The sadhana of Damtsig Dorje describes him arising from the syllable HA that seals the handle of a wisdom-sword that stands upon a moon disc and a lotus, which then transforms into the deity and his consort. The wisdoms of the Five Buddha Families are visualized as nectars in this practice, which pour into the aperture on the crown of the practitioner's head. One's body is thus filled with great bliss, and all defilements and the transgressions of broken commitments are visualized as leaving through the lower apertures and the pores of the skins as a noxious black liquid.

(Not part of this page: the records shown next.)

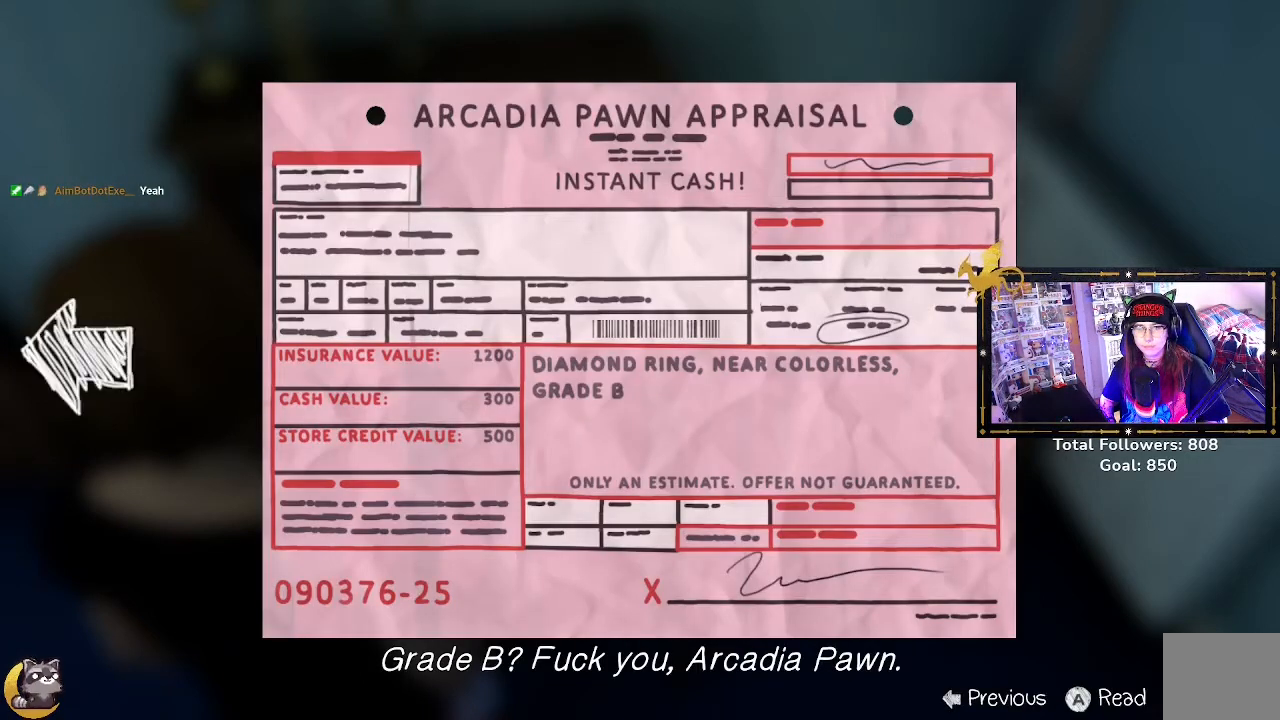
{"buttons": [], "left_stick": "center", "right_stick": "center", "events": []}
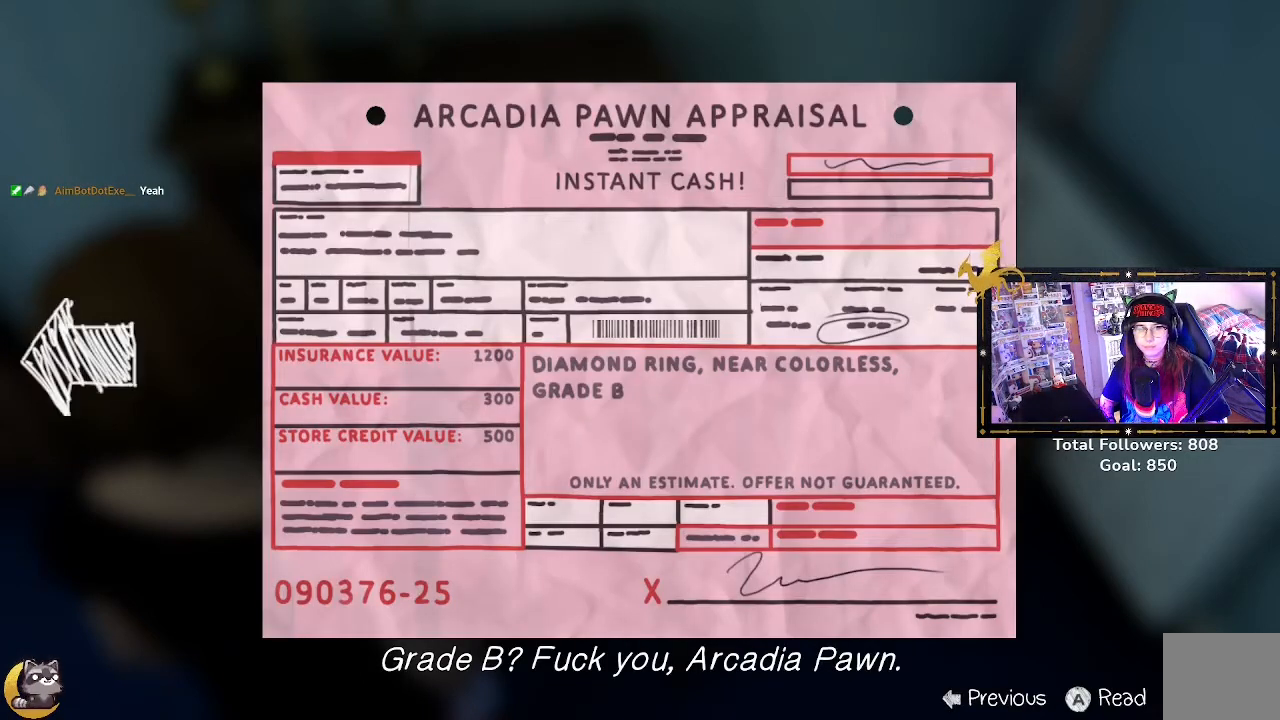
{"buttons": ["DPAD_RIGHT"], "left_stick": "center", "right_stick": "center", "events": [[467, "DPAD_RIGHT", "down"]]}
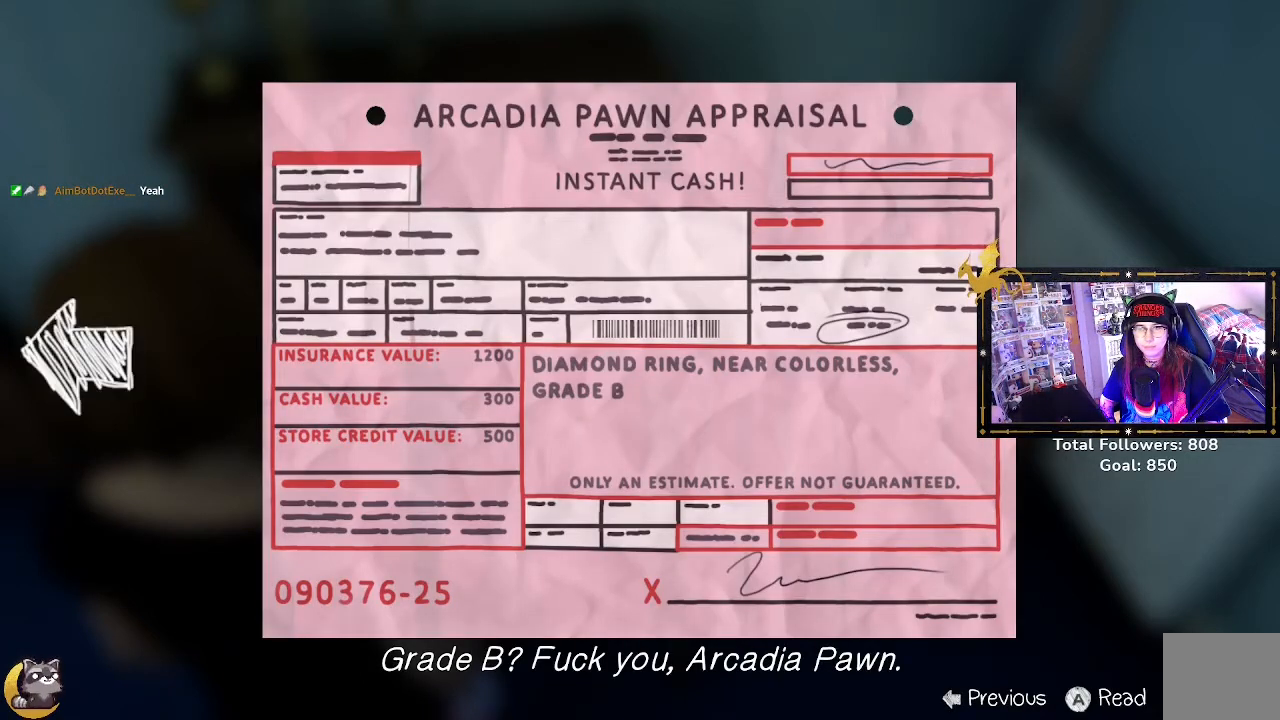
{"buttons": [], "left_stick": "center", "right_stick": "center", "events": [[33, "DPAD_RIGHT", "up"]]}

Damtsig Dorje sits in vajra-posture upon a white moon disc and a multicoloured lotus. He is green in colour, with three faces and six arms, and he is endowed with the thirty-two major and eighty minor marks. His three faces are green (centre), black (right) and white (left); each face has a compassionate expression and three bow-shaped eyes. He wears the five divine silk garments and eight jewel ornaments of a sambhogakaya deity, and he is crowned with the small image of blue Akshobhya Buddha. With his two principal arms he embraces his consort, with his hands crossed in the humkara-mudra of 'sounding the syllable HUM'. His second right hand holds a golden five-pointed vajra, and his third right hand holds a sword. His second left hand holds a bell, and his third left hand holds an eight-petal lotus.
His consort is light green and similar in appearance to him, with six arms and three triple-eyed faces that are coloured green (centre), black (right) and white (left). In sexual union she sits upon his lap in lotus-posture, with her two legs wrapped around his waist, and her two principal arms embracing his neck. With her other two extended right hands she holds a vajra and a sword, and with her other two left hands a bell and a lotus. She is adorned in divine silks and jewel ornaments, and she is crowned with the small image of green Amoghasiddhi Buddha.